The Maldives has accused critics in the UN Human Rights Council of making statements “rooted on misrepresentation and media speculation”.
The response followed comments made by the Swiss delegation criticising the Maldives for its decision to allow the death penalty for minors.
“Switzerland condemns the recent decision of the Maldives Government to amend its legislation to permit the death penalty for children as young as 7 years old – this is a grave contravention of international law,” said the Swiss during yesterday’s session.
The Maldives has this year amended regulations regarding the death penalty as well as introducing a new Penal Code. Combined, the rules allow for the sentencing of a minor to death, though execution cannot be carried out until the offender is 18-years-old.
Using its right of reply, the Maldives pointed out that its new Penal Code – passed in April – granted the “immaturity excuse” to all those under the age of 15.
“The Maldives once again would like to state on record that this Council is mandated to do serious work and it is appalling that statements made here are rooted on misrepresentation and media speculation,” said the Maldivian delegation.

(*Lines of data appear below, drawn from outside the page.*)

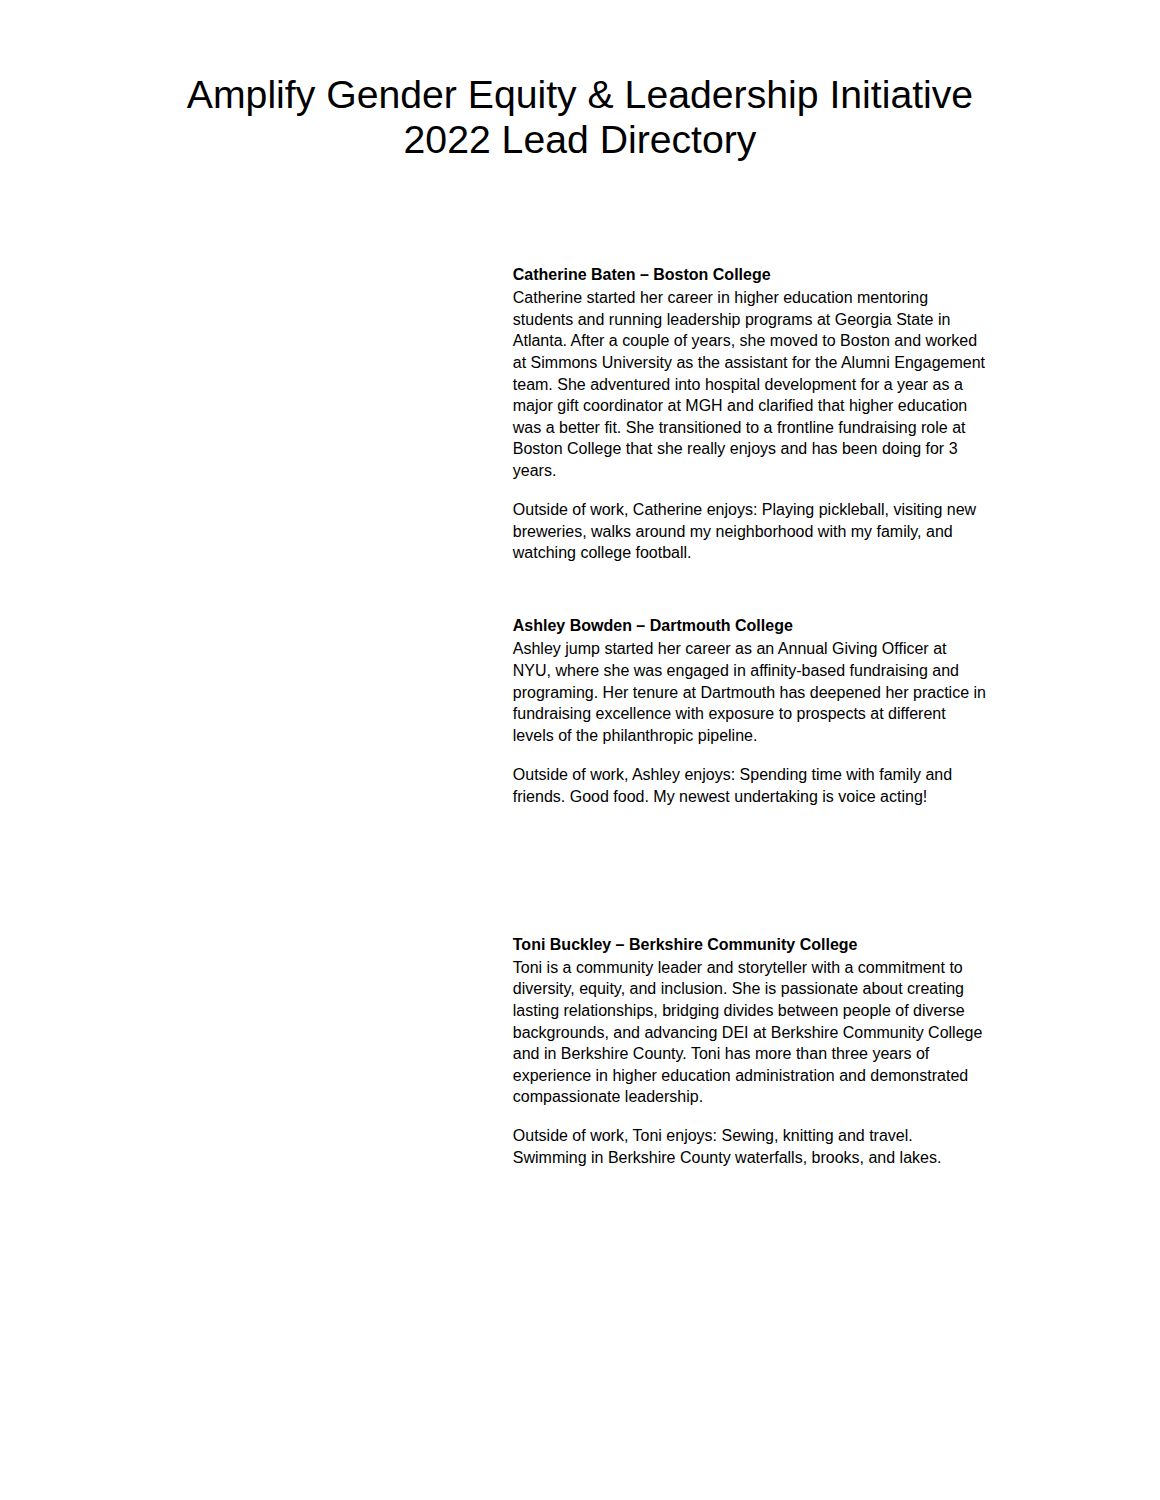Amplify Gender Equity & Leadership Initiative
2022 Lead Directory
Catherine Baten – Boston College
Catherine started her career in higher education mentoring students and running leadership programs at Georgia State in Atlanta. After a couple of years, she moved to Boston and worked at Simmons University as the assistant for the Alumni Engagement team. She adventured into hospital development for a year as a major gift coordinator at MGH and clarified that higher education was a better fit. She transitioned to a frontline fundraising role at Boston College that she really enjoys and has been doing for 3 years.
Outside of work, Catherine enjoys: Playing pickleball, visiting new breweries, walks around my neighborhood with my family, and watching college football.
Ashley Bowden – Dartmouth College
Ashley jump started her career as an Annual Giving Officer at NYU, where she was engaged in affinity-based fundraising and programing. Her tenure at Dartmouth has deepened her practice in fundraising excellence with exposure to prospects at different levels of the philanthropic pipeline.
Outside of work, Ashley enjoys: Spending time with family and friends. Good food. My newest undertaking is voice acting!
Toni Buckley – Berkshire Community College
Toni is a community leader and storyteller with a commitment to diversity, equity, and inclusion. She is passionate about creating lasting relationships, bridging divides between people of diverse backgrounds, and advancing DEI at Berkshire Community College and in Berkshire County. Toni has more than three years of experience in higher education administration and demonstrated compassionate leadership.
Outside of work, Toni enjoys: Sewing, knitting and travel. Swimming in Berkshire County waterfalls, brooks, and lakes.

Legal sources have told Minivan News that, while the new Penal Code does include the “immaturity excuse” – removing criminal responsibility from those under 15, Article 15c still allows for minors to be held accountable for hadd offences.

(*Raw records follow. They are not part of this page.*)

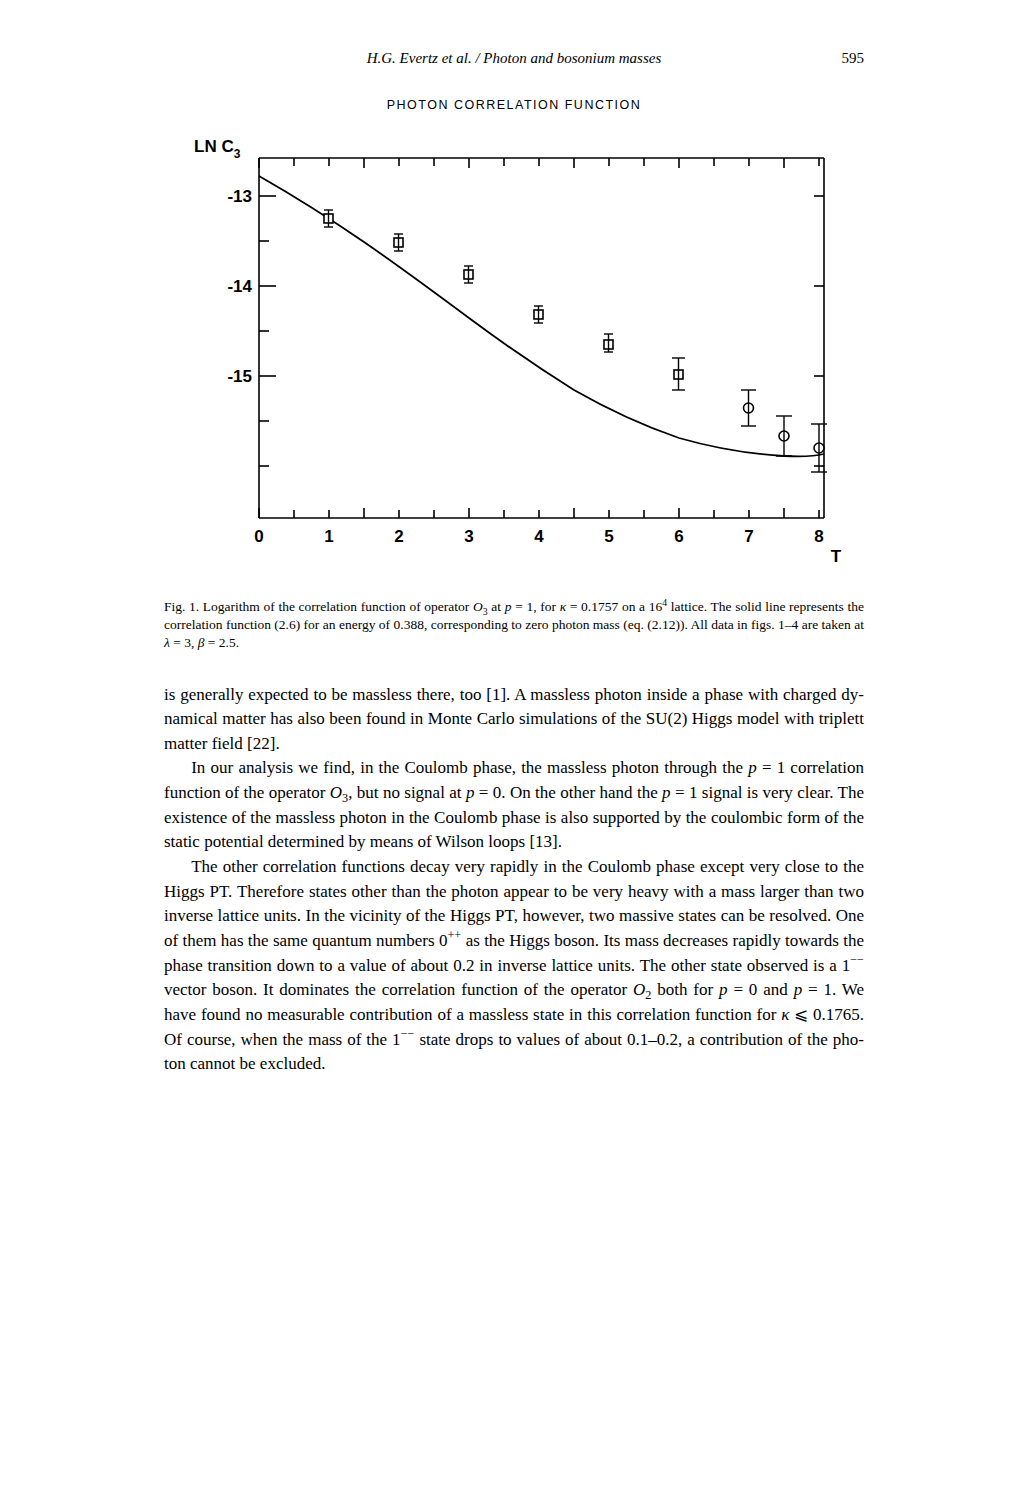H.G. Evertz et al. / Photon and bosonium masses 595
PHOTON CORRELATION FUNCTION
-13 -14 -15 LN C3 0 1 2 3 4 5 6 7 8 T
Fig. 1. Logarithm of the correlation function of operator O3 at p = 1, for κ = 0.1757 on a 164 lattice. The solid line represents the correlation function (2.6) for an energy of 0.388, corresponding to zero photon mass (eq. (2.12)). All data in figs. 1–4 are taken at λ = 3, β = 2.5.
is generally expected to be massless there, too [1]. A massless photon inside a phase with charged dynamical matter has also been found in Monte Carlo simulations of the SU(2) Higgs model with triplett matter field [22].
In our analysis we find, in the Coulomb phase, the massless photon through the p = 1 correlation function of the operator O3, but no signal at p = 0. On the other hand the p = 1 signal is very clear. The existence of the massless photon in the Coulomb phase is also supported by the coulombic form of the static potential determined by means of Wilson loops [13].
The other correlation functions decay very rapidly in the Coulomb phase except very close to the Higgs PT. Therefore states other than the photon appear to be very heavy with a mass larger than two inverse lattice units. In the vicinity of the Higgs PT, however, two massive states can be resolved. One of them has the same quantum numbers 0++ as the Higgs boson. Its mass decreases rapidly towards the phase transition down to a value of about 0.2 in inverse lattice units. The other state observed is a 1−− vector boson. It dominates the correlation function of the operator O2 both for p = 0 and p = 1. We have found no measurable contribution of a massless state in this correlation function for κ ⩽ 0.1765. Of course, when the mass of the 1−− state drops to values of about 0.1–0.2, a contribution of the photon cannot be excluded.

The Maldives legal system follows a combination of common law and Islamic Sharia, with homicide considered a hadd offence warranting a sentence of death.
Informing the Human Rights Council of the new Penal Code, the Maldives delegation called it “a hallmark piece of legislation that is intended to modernise the criminal justice system of the Maldives and to bring it on a par with international best standards.”

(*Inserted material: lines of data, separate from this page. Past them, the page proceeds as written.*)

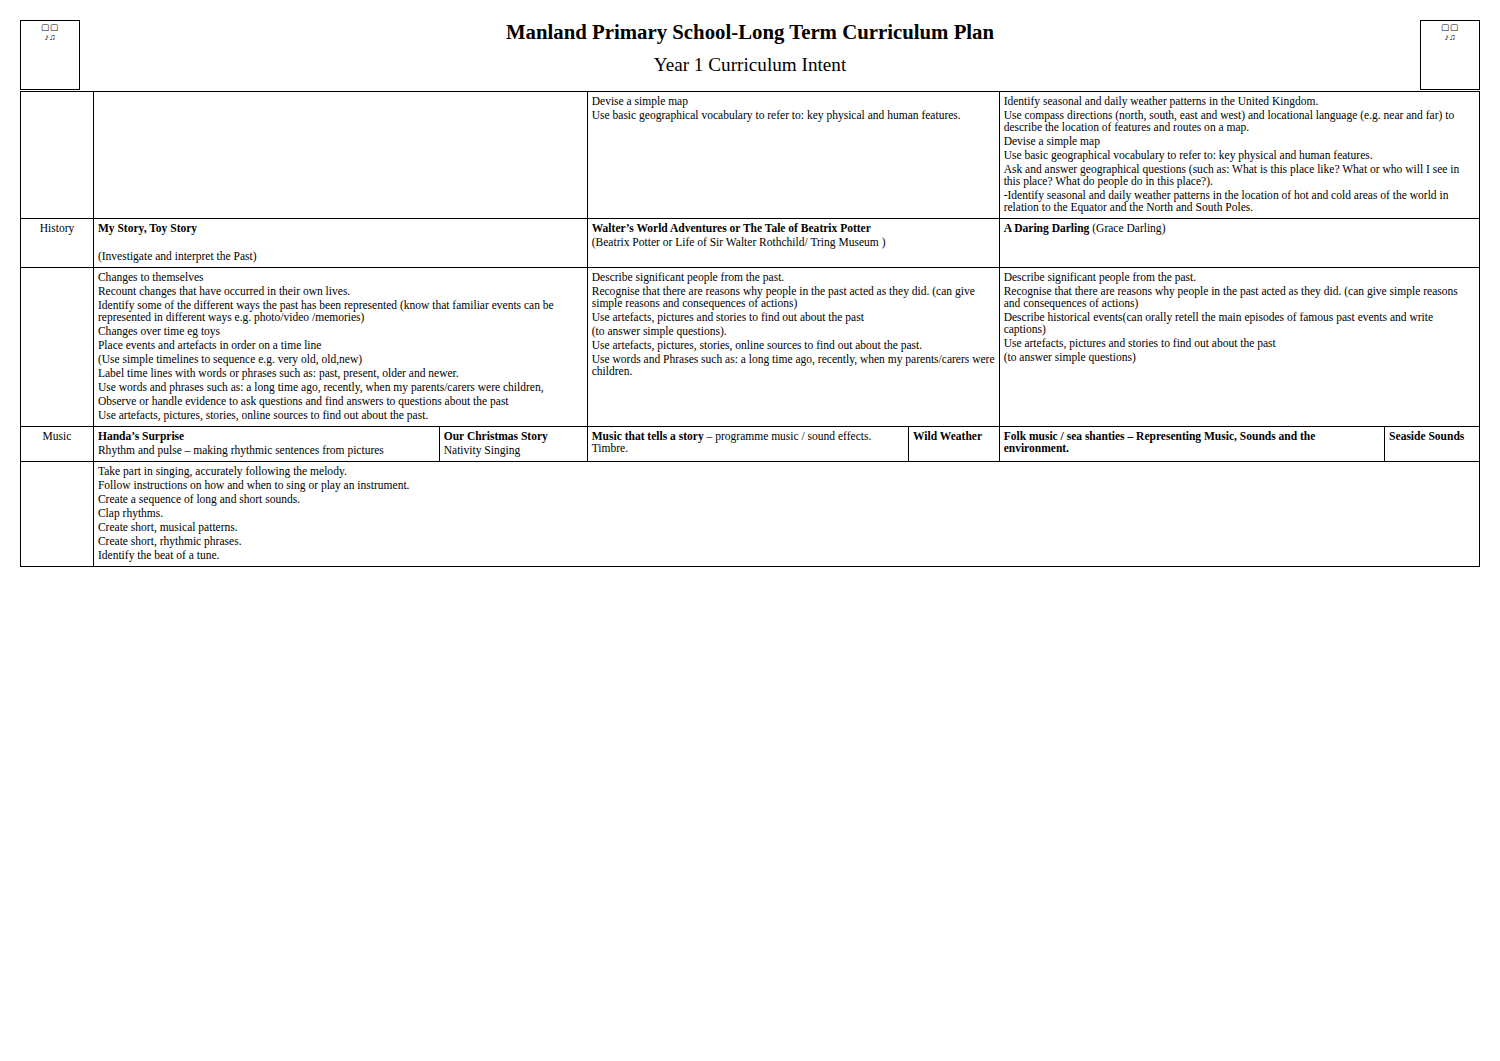▢▢ ♪♫
▢▢ ♪♫
Manland Primary School-Long Term Curriculum Plan
Year 1 Curriculum Intent
| | | Devise a simple map Use basic geographical vocabulary to refer to: key physical and human features. | Identify seasonal and daily weather patterns in the United Kingdom. Use compass directions (north, south, east and west) and locational language (e.g. near and far) to describe the location of features and routes on a map. Devise a simple map Use basic geographical vocabulary to refer to: key physical and human features. Ask and answer geographical questions (such as: What is this place like? What or who will I see in this place? What do people do in this place?). -Identify seasonal and daily weather patterns in the location of hot and cold areas of the world in relation to the Equator and the North and South Poles. |
| History | My Story, Toy Story (Investigate and interpret the Past) | Walter’s World Adventures or The Tale of Beatrix Potter (Beatrix Potter or Life of Sir Walter Rothchild/ Tring Museum ) | A Daring Darling (Grace Darling) |
| | Changes to themselves Recount changes that have occurred in their own lives. Identify some of the different ways the past has been represented (know that familiar events can be represented in different ways e.g. photo/video /memories) Changes over time eg toys Place events and artefacts in order on a time line (Use simple timelines to sequence e.g. very old, old,new) Label time lines with words or phrases such as: past, present, older and newer. Use words and phrases such as: a long time ago, recently, when my parents/carers were children, Observe or handle evidence to ask questions and find answers to questions about the past Use artefacts, pictures, stories, online sources to find out about the past. | Describe significant people from the past. Recognise that there are reasons why people in the past acted as they did. (can give simple reasons and consequences of actions) Use artefacts, pictures and stories to find out about the past (to answer simple questions). Use artefacts, pictures, stories, online sources to find out about the past. Use words and Phrases such as: a long time ago, recently, when my parents/carers were children. | Describe significant people from the past. Recognise that there are reasons why people in the past acted as they did. (can give simple reasons and consequences of actions) Describe historical events(can orally retell the main episodes of famous past events and write captions) Use artefacts, pictures and stories to find out about the past (to answer simple questions) |
| Music | Handa’s Surprise Rhythm and pulse – making rhythmic sentences from pictures | Our Christmas Story Nativity Singing | Music that tells a story – programme music / sound effects. Timbre. | Wild Weather | Folk music / sea shanties – Representing Music, Sounds and the environment. | Seaside Sounds |
| | Take part in singing, accurately following the melody. Follow instructions on how and when to sing or play an instrument. Create a sequence of long and short sounds. Clap rhythms. Create short, musical patterns. Create short, rhythmic phrases. Identify the beat of a tune. |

In response to the Swiss remarks made during the general debate section yesterday’s session, the Maldives noted that it “holds the worlds longest moratorium on the death penalty”.
However, the government’s decision to end the unofficial moratorium on the practice has been met with global condemnation, with both the EU and the Office of the UN High Commissioner for Human Rights urging reconsideration of the decision.
“We urge the Government to retain its moratorium on the use of the death penalty in all circumstances, particularly in cases that involve juvenile offenders and to work towards abolishing the practice altogether,” said Ravina Shamdasani, spokesperson for the OHCHR.
Meanwhile, Amnesty International has called such moves a “retrograde step and a serious setback for human rights in the country”.
Following a wave of attacks in the country last month, resulting in three deaths, the Ministry of Home Affairs reiterated that it would not hesitate to implement the death penalty.